Here it is about treating the camper in a localized way. You can obviously redo the entire camper, it’s up to you.
You will need:
- A suitable waterproofing product
- Gloves to protect your hands
- A large brush
- Solvent and an abrasive sponge
- A damp cloth
- Like I told you, you’re going to be acting in a localized fashion, so you don’t need to pitch your camper. Just make sure it’s dry. As for the ground, turn your camper over and lay out on the ground to have a flat work surface.
- Remove degraded waterproofing with the nail polish remover and sponge.
- Let dry.
- Apply the waterproofing with the brush, don’t forget to protect your hands.
- If you have any leftover products, feel free to add more.
- Let your camper dry for 24 hours.
Seal the outside of the camper roof
Most camper roofs are treated on the outside with a DWR non-water repellent coating. This is the area in your camper that suffers the most from outdoor conditions.

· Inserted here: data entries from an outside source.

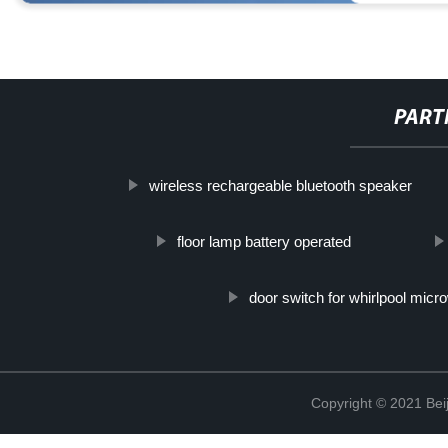
PART
wireless rechargeable bluetooth speaker
floor lamp battery operated
door switch for whirlpool mic
Copyright © 2021 Beij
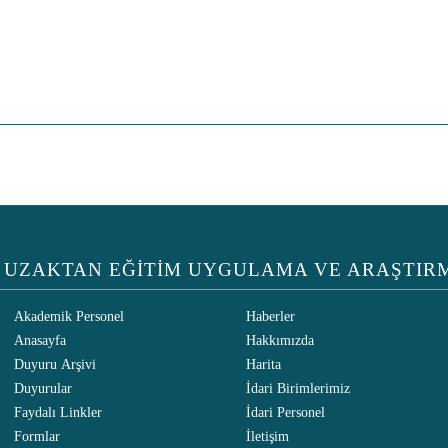
UZAKTAN EĞİTİM UYGULAMA VE ARAŞTIR
Akademik Personel
Haberler
Anasayfa
Hakkımızda
Duyuru Arşivi
Harita
Duyurular
İdari Birimlerimiz
Faydalı Linkler
İdari Personel
LOJİ
Formlar
İletişim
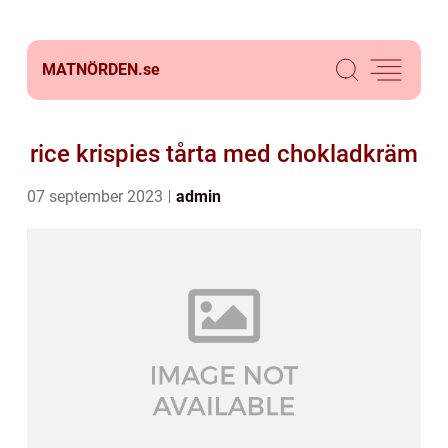
MATNÖRDEN.
se
rice krispies tårta med chokladkräm
07 september 2023
admin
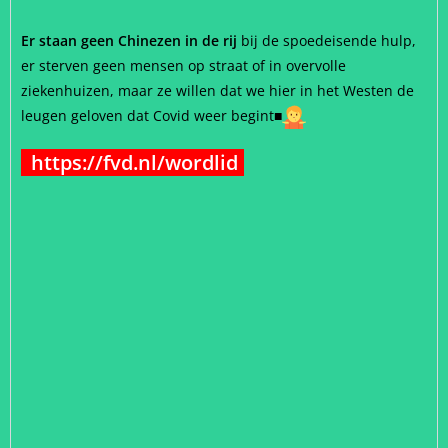
Er staan geen Chinezen in de rij
bij de spoedeisende hulp,
er sterven geen mensen op straat of in overvolle
ziekenhuizen, maar ze willen dat we hier in het Westen de
leugen geloven dat Covid weer begint
■
https://fvd.nl/wordlid
`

The roof can also be treated with silicone for nylon fabrics or polyurethane for polyester fabrics. Some manufacturers use polyurethane indoors and silicone outdoors for more efficiency.
But the DWR is sufficient for typical camper use.
You will need:
- A water repellent product
- Sponge to clean the camper if necessary
- A large brush
- A protective mask
I highly recommend that you waterproof your camper roof on a sunny day with high temperatures to speed up the drying process. Spread the waterproofing layer on the outer side of the fabric.
- Clean the camper with clean water with the sponge
- Let the camper dry
- Pitch the camper
- Lightly dampen the camper with the sponge
- Apply the waterproofing product in a thin layer either with a spray or with the brush
- Remove any excess product with the sponge
- Let dry a good day or even 24 hours.
Always keep an eye on the seams of your pop-up camper. Even if you go out in the sun, check your makeshift roof beforehand, it will help you avoid unpleasant surprises if the weather turns stormy. But even with a camper that protects you well from the rain, I don’t recommend staying indoors during a thunderstorm!
Check the waterproof level of your camper upon purchase. This is called the water column displayed in “mm”. The higher the number, the more waterproof and resilient the camper. 10000mm will give you many years to come before you revisit the seals.